Roberta Battisti Pereira

Rachel da Mota

06/11/2020

 

 

A pergunta é em qual das previsões legais se enquadra a divulgação de show do Caetano Veloso

No Tribunal Superior Eleitoral o ministro Marco Aurélio, citando a música “Proibido proibir”, de Caetano Veloso, proferiu um dos seis votos que suspenderam a proibição de show com o mesmo Caetano, mas em prol de arrecadação de recursos financeiros para as campanhas de Manuela d’Ávila em Porto Alegre e Guilherme Boulos em São Paulo. Já Caetano Veloso, citando o trecho da lei eleitoral que permite eventos para obtenção de recursos, contestou a proibição do show pela Justiça Eleitoral no Rio Grande do Sul que equiparou o evento a um showmício, o que é proibido pela legislação. Mas por que o TSE decidiu que este show não deveria, ao menos por enquanto, ser considerado um showmício?

Embora a lei eleitoral, desde 2006, tenha proibido os showmícios e eventos assemelhados que promovam candidatos, ou ainda, apresentação, remunerada ou não, de artistas com a finalidade de animar comício e reunião eleitoral, a Lei 13.488 de 2017 passou a permitir a promoção de eventos de arrecadação realizados diretamente pelo candidato ou pelo partido político. Mas em qual dessas duas previsões legais se enquadra a divulgação de show do Caetano Veloso? A lei que permite ou a que proíbe?

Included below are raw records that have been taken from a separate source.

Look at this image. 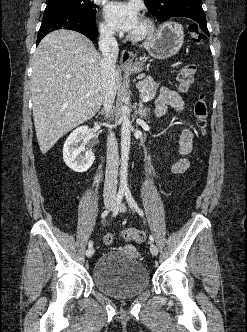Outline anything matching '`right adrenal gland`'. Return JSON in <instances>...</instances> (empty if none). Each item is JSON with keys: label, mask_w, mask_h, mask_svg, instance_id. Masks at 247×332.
Returning a JSON list of instances; mask_svg holds the SVG:
<instances>
[{"label": "right adrenal gland", "mask_w": 247, "mask_h": 332, "mask_svg": "<svg viewBox=\"0 0 247 332\" xmlns=\"http://www.w3.org/2000/svg\"><path fill=\"white\" fill-rule=\"evenodd\" d=\"M104 114V110H102L101 112H99V115H103Z\"/></svg>", "instance_id": "right-adrenal-gland-1"}]
</instances>
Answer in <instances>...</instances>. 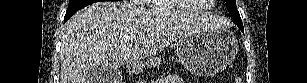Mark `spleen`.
I'll return each instance as SVG.
<instances>
[{
	"mask_svg": "<svg viewBox=\"0 0 307 83\" xmlns=\"http://www.w3.org/2000/svg\"><path fill=\"white\" fill-rule=\"evenodd\" d=\"M236 83H241V79H237V80H236Z\"/></svg>",
	"mask_w": 307,
	"mask_h": 83,
	"instance_id": "1",
	"label": "spleen"
}]
</instances>
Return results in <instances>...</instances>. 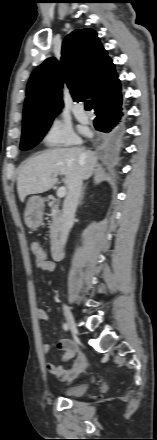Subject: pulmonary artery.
<instances>
[{
    "label": "pulmonary artery",
    "mask_w": 157,
    "mask_h": 440,
    "mask_svg": "<svg viewBox=\"0 0 157 440\" xmlns=\"http://www.w3.org/2000/svg\"><path fill=\"white\" fill-rule=\"evenodd\" d=\"M72 112L74 113V115H75L78 119H80V120H82V121H87V116H86V114L84 113L83 106H82L81 104H74V105L72 106Z\"/></svg>",
    "instance_id": "1"
}]
</instances>
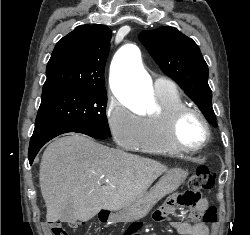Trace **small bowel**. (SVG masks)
Listing matches in <instances>:
<instances>
[{
    "label": "small bowel",
    "instance_id": "c3829d8e",
    "mask_svg": "<svg viewBox=\"0 0 250 235\" xmlns=\"http://www.w3.org/2000/svg\"><path fill=\"white\" fill-rule=\"evenodd\" d=\"M176 201L174 199H169L165 205L159 209L153 216L155 221L161 222L164 221L170 211L173 210ZM179 206H185L183 203L178 201ZM208 207V201L206 199H201L192 209L194 223L174 221L172 226L180 235H210V228L207 224L199 221L197 213H202ZM126 235H135V231H129Z\"/></svg>",
    "mask_w": 250,
    "mask_h": 235
}]
</instances>
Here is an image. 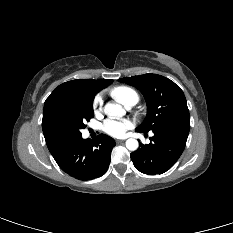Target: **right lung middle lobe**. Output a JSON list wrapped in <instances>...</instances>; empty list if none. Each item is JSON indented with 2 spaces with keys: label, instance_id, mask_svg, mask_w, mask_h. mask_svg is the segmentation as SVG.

As discussões em torno do tema ficaram ainda mais confusas quando, em agosto de 2020, o Partido Socialismo e Liberdade (Psol) formulou consulta ao TSE sobre a possibilidade de realizar transmissões ao vivo (“lives” eleitorais) com a participação conjunta de candidatos, atores, cantores e outros artistas. Em resposta, o TSE decidiu que a realização do evento, ainda que em meio virtual, se assemelha ao showmício e seria, portanto, vedada por lei.

Mas segundo Caetano e sua produtora, Paula Lavigne, o evento anunciado pelas candidaturas será fechado e pago, sendo revertido o valor arrecadado para as campanhas de Boulos e Manuela D’Ávila. Em “live” nas redes sociais, defenderam que este evento seria o de arrecadação. Portanto, permitido, pois não promoveria o nome e imagem dos candidatos durante o evento.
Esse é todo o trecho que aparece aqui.